Five Strategic Ways to Build Brand Awareness in New Markets
1. Anchor Your Story in Local Relevance
A mature brand’s greatest strength is its history, but this can also be its blind spot. What matters in your core market may not resonate elsewhere.
Your awareness strategy should answer: Why should this market care about us?
Localized storytelling, region-specific value propositions, and tailored messaging are all key components.
2. Be Present Where Your Audience Already Lives
Awareness grows fastest when you amplify your visibility in channels where your buyers actively spend time:
Industry events
Local partnerships
Niche digital communities
Regional media outlets
Category-specific influencers
You’re not just building awareness, you’re borrowing credibility.
3. Use Compelling and Engaging Content to Establish Thought Leadership
Thought leadership accelerates awareness by positioning your brand as a trusted authority.
This could include:
Insightful blog content
Industry research papers
Webinars tailored to the market
Guest expert appearances and more
Consistency and compelling messaging matters more than volume. You’re building familiarity through repeated exposure to your brand’s voice and expertise in a way that will resonate with your target audience.

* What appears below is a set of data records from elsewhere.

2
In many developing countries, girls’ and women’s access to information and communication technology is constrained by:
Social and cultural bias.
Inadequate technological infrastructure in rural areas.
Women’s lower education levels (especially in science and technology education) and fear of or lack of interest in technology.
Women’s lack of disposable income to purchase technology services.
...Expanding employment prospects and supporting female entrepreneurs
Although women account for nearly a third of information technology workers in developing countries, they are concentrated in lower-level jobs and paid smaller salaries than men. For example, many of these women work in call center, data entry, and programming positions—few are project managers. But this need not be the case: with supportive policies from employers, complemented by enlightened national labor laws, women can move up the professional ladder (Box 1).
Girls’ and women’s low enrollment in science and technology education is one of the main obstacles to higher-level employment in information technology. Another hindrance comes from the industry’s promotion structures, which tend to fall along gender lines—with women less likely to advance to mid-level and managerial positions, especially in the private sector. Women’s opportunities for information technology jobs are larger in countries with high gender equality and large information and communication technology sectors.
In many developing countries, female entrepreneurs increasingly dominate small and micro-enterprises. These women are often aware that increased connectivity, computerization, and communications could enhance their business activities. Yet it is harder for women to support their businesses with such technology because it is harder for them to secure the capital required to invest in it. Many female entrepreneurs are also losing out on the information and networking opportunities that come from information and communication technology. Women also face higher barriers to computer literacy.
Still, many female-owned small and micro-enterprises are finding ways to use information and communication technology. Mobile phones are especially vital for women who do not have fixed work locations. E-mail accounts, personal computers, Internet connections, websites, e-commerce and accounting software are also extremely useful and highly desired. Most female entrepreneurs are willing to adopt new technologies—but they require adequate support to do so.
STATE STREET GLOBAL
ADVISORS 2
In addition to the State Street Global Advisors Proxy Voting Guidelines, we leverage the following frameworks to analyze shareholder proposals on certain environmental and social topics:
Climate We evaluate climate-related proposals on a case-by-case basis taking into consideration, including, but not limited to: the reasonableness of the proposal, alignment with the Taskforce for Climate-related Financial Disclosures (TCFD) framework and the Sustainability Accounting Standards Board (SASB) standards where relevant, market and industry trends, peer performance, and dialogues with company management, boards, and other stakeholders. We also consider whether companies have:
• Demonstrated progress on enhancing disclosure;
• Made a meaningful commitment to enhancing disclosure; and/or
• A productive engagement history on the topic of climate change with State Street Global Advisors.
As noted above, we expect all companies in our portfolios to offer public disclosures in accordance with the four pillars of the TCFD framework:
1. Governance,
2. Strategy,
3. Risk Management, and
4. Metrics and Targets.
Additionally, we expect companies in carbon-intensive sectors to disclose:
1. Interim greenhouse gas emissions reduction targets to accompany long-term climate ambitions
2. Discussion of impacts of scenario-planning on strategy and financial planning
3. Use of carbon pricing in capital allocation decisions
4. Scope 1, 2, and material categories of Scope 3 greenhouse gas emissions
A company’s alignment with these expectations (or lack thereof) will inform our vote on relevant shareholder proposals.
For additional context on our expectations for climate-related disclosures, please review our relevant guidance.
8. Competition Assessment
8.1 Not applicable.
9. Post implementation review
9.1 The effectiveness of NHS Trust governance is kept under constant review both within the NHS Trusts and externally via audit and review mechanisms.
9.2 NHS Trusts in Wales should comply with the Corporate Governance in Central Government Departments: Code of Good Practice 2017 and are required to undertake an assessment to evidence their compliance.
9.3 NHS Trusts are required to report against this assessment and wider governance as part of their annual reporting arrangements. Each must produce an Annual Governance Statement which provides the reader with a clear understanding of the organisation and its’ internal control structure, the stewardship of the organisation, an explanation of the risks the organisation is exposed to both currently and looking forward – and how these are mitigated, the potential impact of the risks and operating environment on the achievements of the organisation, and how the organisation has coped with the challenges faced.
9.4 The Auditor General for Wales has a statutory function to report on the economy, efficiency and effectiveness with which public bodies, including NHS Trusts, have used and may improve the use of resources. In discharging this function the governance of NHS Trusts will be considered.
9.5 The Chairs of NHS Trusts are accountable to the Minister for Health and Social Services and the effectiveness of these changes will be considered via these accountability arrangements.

4. Invest in Upper-Funnel Organic and Advertising
Many brands underinvest in top-of-funnel tactics when entering new markets. But upper-funnel awareness drives the performance of your lower-funnel demand gen.
Effective tactics include:
Targeted display campaigns
Video marketing
Outdoor media in specific geographies
Sponsored content
Brand storytelling campaigns and more
These efforts plant the seeds that lead-generation campaigns will later harvest.
5. Align Your Internal Teams on the Long Game
One of the biggest barriers to successful awareness-building is internal impatience. Mature companies often expect new markets to behave like existing ones. This is one of the biggest points of failure.
Brand awareness takes time, especially in competitive categories.
Tracking and celebrating early signals (search uplift, branded traffic, share of voice growth, positive sentiment trends) helps teams stay aligned and invested.
Awareness Before Leads: The Right Sequence for Sustainable Growth
Lead generation without awareness is like trying to harvest before planting and nurture. Mature brands need to focus on avoiding the trap of jumping straight to performance marketing without establishing any sort of baseline recognition.
Once awareness is built:
Buyers understand your value
Sales cycles shorten
Lead quality improves
Marketing ROI becomes clearer and more predictable
Awareness isn’t just the first step—it’s the multiplier that makes every subsequent step more successful.
Don’t Fall into the Trap of Undervaluing Brand Awareness
Brand awareness is often undervalued because its outcomes are not always immediate. But for a mature company entering a less familiar market, it’s the most strategic investment you can make.
You’re not starting from scratch—you’re rebuilding context. And once that context exists, your proven value as a brand can do the rest.